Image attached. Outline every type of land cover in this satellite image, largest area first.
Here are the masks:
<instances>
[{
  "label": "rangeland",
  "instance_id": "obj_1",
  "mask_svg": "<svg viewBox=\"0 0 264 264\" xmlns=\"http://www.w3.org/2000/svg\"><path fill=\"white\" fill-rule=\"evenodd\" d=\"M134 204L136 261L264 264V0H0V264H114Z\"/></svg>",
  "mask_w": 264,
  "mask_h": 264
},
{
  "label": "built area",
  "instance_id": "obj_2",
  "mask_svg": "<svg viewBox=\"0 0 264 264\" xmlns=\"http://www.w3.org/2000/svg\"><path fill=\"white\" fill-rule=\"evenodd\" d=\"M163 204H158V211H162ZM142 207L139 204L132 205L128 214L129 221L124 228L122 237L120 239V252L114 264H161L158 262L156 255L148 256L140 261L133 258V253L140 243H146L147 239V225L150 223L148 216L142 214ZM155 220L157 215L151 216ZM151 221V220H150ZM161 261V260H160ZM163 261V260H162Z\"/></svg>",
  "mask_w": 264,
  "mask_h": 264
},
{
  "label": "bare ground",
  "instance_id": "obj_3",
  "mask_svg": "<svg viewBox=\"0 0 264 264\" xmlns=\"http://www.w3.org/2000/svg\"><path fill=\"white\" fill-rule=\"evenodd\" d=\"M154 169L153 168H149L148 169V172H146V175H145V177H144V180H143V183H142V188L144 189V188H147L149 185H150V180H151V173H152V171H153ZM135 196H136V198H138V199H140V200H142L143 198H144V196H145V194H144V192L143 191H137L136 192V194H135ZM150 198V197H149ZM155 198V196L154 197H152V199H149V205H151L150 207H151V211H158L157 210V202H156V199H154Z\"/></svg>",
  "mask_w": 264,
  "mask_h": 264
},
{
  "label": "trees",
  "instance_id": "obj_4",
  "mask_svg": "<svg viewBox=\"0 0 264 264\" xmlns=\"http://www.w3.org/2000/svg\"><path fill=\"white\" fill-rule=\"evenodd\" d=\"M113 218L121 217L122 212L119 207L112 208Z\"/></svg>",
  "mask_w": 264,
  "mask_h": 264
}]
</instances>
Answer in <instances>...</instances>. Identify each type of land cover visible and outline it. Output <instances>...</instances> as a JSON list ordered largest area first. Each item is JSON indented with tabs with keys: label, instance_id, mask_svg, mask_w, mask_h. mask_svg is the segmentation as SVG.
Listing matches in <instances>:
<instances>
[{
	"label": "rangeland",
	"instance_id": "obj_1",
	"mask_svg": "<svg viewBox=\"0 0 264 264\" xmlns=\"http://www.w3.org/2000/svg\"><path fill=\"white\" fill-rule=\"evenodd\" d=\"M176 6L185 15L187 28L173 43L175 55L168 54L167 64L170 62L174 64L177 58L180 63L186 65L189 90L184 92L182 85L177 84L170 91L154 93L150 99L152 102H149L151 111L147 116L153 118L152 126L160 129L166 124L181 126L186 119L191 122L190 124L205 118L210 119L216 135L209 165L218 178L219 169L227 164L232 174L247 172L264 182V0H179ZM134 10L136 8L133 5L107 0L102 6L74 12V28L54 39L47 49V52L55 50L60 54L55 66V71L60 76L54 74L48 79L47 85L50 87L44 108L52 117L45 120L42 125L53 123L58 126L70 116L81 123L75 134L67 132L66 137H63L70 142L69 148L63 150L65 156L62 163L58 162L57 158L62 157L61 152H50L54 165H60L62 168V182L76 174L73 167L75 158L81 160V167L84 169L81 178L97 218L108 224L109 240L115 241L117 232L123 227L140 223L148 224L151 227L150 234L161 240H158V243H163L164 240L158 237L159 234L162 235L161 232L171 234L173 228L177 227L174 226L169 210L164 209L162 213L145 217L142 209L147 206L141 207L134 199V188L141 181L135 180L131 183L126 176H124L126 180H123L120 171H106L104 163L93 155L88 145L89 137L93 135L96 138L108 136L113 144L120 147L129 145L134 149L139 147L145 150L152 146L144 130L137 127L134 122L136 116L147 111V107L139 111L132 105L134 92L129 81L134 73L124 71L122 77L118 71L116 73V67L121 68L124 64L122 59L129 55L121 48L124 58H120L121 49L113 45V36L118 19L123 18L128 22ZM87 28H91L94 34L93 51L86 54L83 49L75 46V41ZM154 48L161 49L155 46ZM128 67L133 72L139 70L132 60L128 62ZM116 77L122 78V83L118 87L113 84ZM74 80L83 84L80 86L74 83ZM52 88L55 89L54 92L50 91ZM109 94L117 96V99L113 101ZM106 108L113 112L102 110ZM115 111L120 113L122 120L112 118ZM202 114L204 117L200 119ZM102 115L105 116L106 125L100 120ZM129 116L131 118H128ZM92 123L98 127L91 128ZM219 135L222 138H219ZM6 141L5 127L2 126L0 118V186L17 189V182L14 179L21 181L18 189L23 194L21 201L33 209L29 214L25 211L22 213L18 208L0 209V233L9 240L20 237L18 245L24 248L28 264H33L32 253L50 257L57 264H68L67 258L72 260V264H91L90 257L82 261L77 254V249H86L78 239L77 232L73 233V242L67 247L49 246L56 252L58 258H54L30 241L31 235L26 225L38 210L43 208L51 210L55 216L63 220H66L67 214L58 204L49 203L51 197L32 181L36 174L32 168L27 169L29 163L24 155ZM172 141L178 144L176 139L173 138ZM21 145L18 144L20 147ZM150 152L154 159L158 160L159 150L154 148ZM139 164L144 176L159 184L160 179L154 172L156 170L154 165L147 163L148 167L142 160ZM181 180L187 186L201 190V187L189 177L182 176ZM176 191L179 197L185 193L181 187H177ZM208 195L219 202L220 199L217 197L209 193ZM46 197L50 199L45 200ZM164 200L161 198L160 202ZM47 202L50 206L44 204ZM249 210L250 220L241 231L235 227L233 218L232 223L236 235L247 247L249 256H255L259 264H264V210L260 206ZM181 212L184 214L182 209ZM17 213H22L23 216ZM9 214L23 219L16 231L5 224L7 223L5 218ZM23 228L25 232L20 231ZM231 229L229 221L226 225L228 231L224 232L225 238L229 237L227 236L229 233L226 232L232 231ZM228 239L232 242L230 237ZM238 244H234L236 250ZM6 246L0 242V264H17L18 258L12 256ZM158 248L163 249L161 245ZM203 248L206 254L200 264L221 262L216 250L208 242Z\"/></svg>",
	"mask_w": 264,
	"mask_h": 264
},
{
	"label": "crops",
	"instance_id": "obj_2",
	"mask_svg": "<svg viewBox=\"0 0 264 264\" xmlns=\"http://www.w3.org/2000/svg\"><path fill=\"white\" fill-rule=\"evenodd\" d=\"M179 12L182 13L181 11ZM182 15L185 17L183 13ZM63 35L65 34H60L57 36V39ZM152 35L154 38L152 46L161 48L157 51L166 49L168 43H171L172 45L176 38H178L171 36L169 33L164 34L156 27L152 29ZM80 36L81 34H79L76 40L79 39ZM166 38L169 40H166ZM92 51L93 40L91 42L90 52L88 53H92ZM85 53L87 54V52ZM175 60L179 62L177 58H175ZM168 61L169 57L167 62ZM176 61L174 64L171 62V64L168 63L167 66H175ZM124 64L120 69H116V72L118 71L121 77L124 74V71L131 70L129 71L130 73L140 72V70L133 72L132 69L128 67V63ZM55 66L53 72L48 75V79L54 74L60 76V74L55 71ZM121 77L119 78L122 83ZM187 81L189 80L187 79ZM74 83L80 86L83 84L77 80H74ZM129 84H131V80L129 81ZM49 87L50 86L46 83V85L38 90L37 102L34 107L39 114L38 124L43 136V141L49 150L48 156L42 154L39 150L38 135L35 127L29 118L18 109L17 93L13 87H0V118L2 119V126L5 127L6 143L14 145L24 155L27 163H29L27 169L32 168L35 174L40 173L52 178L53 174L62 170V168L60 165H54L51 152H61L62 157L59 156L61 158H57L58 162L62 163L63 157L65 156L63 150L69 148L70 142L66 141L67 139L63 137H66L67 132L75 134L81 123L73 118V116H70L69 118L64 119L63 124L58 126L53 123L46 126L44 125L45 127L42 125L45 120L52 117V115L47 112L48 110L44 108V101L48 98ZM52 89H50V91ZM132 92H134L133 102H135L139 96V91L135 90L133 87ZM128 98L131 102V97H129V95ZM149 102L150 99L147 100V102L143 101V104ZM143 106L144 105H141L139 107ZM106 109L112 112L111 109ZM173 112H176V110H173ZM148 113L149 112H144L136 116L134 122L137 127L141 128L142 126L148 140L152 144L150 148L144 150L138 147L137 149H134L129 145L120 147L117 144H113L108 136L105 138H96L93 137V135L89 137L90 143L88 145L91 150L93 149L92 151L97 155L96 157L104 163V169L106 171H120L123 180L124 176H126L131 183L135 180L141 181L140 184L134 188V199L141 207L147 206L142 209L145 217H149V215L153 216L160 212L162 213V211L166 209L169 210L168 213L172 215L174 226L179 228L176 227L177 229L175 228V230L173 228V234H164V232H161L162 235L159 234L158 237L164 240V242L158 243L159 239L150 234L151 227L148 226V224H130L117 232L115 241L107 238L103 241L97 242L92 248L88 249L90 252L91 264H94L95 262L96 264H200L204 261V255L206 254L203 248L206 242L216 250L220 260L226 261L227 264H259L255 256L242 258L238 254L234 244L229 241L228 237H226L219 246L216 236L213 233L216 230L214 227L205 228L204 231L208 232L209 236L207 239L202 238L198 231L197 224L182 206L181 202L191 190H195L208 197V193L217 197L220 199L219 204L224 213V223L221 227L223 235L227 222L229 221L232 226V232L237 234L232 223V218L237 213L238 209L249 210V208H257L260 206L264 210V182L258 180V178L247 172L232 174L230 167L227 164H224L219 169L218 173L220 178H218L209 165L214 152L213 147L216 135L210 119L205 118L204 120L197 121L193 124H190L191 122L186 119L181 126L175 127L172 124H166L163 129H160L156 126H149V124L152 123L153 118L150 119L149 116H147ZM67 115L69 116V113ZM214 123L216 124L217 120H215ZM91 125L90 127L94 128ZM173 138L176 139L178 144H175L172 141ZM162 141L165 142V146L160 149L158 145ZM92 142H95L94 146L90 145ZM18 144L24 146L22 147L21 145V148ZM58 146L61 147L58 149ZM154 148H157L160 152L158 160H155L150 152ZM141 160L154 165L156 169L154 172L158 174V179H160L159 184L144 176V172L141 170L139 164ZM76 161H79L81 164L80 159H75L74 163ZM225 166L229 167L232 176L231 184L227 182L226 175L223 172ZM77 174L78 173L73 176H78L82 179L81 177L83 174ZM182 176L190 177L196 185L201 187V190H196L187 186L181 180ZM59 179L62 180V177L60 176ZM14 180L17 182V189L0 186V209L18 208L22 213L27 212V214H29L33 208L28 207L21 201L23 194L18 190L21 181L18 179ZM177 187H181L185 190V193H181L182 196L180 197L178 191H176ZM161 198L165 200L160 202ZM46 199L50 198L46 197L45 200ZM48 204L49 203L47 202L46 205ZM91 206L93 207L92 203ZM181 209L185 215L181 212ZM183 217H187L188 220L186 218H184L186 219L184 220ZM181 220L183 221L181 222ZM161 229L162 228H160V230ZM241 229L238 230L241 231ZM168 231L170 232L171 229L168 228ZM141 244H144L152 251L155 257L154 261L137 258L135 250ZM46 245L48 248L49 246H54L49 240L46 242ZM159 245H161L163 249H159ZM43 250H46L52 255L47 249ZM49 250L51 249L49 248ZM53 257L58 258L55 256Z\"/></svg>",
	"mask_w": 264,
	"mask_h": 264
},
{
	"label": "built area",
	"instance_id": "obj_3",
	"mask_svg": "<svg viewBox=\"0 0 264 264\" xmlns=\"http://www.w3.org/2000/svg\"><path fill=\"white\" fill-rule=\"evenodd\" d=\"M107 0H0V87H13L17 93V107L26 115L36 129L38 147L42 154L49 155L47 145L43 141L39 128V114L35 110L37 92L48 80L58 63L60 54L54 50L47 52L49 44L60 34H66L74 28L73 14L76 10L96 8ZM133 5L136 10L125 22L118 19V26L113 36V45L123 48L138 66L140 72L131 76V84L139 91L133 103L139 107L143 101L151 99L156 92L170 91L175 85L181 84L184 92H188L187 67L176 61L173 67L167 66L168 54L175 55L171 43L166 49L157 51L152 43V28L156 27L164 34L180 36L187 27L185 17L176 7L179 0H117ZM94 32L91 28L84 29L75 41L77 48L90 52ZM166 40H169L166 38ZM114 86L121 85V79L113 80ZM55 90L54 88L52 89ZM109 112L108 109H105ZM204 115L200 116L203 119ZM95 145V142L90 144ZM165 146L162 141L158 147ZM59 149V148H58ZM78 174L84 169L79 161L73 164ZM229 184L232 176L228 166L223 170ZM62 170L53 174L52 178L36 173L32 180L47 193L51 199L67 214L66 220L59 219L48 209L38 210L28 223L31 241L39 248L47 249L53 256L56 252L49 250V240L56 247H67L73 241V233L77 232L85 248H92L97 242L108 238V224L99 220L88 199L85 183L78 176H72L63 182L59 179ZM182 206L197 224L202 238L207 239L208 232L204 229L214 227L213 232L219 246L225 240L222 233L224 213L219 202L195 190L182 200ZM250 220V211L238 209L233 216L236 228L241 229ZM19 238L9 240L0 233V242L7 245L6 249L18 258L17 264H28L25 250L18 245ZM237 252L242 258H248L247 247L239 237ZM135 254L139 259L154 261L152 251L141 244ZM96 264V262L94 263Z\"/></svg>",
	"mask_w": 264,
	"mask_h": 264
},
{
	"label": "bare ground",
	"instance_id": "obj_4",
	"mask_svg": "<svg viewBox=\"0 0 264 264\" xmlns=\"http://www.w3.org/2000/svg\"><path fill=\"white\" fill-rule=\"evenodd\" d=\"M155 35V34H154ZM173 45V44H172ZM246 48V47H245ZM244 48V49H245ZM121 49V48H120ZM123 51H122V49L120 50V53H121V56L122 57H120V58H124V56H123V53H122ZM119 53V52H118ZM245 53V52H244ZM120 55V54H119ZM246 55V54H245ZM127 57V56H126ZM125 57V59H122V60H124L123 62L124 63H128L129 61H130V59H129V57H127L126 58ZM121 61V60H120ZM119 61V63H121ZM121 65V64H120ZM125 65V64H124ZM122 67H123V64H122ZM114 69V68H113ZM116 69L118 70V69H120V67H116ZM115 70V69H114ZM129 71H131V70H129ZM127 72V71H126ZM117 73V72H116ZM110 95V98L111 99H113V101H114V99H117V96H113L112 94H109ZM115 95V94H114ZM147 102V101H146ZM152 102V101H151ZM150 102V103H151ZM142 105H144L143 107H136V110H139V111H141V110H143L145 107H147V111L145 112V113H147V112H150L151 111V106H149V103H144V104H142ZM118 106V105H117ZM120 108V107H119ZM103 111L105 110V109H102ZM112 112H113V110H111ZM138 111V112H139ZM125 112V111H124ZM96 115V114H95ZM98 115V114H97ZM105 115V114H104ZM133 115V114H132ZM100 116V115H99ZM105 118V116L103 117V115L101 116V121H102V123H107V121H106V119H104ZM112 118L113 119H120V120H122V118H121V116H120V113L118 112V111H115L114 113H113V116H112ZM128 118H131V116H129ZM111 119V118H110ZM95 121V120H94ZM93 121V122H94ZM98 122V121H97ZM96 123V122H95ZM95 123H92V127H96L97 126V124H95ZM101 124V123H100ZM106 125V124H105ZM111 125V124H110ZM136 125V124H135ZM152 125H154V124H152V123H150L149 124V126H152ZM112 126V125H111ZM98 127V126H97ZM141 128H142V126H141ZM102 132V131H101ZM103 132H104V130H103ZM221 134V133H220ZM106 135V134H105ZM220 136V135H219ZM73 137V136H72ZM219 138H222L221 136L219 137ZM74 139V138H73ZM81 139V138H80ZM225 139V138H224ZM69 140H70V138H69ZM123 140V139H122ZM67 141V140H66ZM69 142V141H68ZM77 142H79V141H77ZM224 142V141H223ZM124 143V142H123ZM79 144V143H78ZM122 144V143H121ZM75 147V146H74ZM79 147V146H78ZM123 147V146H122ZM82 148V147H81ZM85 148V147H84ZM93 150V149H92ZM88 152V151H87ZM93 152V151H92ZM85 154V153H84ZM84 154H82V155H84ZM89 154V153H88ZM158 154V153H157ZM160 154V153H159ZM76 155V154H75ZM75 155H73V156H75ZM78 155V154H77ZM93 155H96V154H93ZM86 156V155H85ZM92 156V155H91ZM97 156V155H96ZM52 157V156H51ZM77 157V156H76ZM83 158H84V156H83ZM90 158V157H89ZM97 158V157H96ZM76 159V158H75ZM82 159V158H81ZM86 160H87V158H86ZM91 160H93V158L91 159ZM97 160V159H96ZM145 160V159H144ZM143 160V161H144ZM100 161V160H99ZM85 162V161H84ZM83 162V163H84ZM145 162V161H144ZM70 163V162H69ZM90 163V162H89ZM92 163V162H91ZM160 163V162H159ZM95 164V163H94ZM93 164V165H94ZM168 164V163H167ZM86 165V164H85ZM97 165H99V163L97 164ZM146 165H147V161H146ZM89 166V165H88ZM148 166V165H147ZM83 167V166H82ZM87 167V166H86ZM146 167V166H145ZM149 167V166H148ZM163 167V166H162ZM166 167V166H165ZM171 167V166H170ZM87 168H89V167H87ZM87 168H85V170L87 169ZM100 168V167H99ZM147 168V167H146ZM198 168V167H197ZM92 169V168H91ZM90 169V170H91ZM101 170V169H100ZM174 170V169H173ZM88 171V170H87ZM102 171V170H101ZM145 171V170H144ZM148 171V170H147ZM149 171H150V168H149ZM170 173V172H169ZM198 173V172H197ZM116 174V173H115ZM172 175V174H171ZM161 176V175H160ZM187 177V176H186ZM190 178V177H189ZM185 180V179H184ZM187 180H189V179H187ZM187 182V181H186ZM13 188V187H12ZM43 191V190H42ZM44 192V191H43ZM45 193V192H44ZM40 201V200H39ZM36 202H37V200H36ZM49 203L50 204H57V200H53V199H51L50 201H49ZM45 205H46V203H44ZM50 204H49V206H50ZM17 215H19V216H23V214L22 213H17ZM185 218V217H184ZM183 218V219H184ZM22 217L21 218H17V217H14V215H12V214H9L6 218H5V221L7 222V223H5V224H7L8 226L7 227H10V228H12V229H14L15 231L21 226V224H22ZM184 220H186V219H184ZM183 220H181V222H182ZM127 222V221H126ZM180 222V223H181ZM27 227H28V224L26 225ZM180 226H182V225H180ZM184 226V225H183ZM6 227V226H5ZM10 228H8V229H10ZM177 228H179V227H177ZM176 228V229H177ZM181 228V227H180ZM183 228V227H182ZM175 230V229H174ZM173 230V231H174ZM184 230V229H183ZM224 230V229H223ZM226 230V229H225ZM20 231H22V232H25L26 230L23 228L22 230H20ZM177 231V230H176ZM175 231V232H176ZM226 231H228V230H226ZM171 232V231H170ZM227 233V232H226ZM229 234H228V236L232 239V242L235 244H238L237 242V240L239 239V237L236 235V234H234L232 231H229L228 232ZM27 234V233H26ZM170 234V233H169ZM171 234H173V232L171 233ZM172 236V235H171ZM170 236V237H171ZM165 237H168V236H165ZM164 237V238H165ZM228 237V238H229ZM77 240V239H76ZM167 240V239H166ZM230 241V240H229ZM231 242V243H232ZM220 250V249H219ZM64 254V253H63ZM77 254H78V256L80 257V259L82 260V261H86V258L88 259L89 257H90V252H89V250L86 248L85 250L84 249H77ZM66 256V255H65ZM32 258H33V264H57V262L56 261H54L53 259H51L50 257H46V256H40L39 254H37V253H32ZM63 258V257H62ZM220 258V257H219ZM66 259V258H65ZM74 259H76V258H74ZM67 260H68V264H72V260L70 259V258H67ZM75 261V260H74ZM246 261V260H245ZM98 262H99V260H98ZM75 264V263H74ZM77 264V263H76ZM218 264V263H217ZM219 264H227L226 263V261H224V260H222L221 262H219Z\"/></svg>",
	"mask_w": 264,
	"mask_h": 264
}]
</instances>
******
## PROBLEM TO WORK ON
Which lines in the material above contain the string "ground"? Pick out and copy every one of them, matching case exactly.

## TASK SOLUTION
  "label": "bare ground",
	"label": "bare ground",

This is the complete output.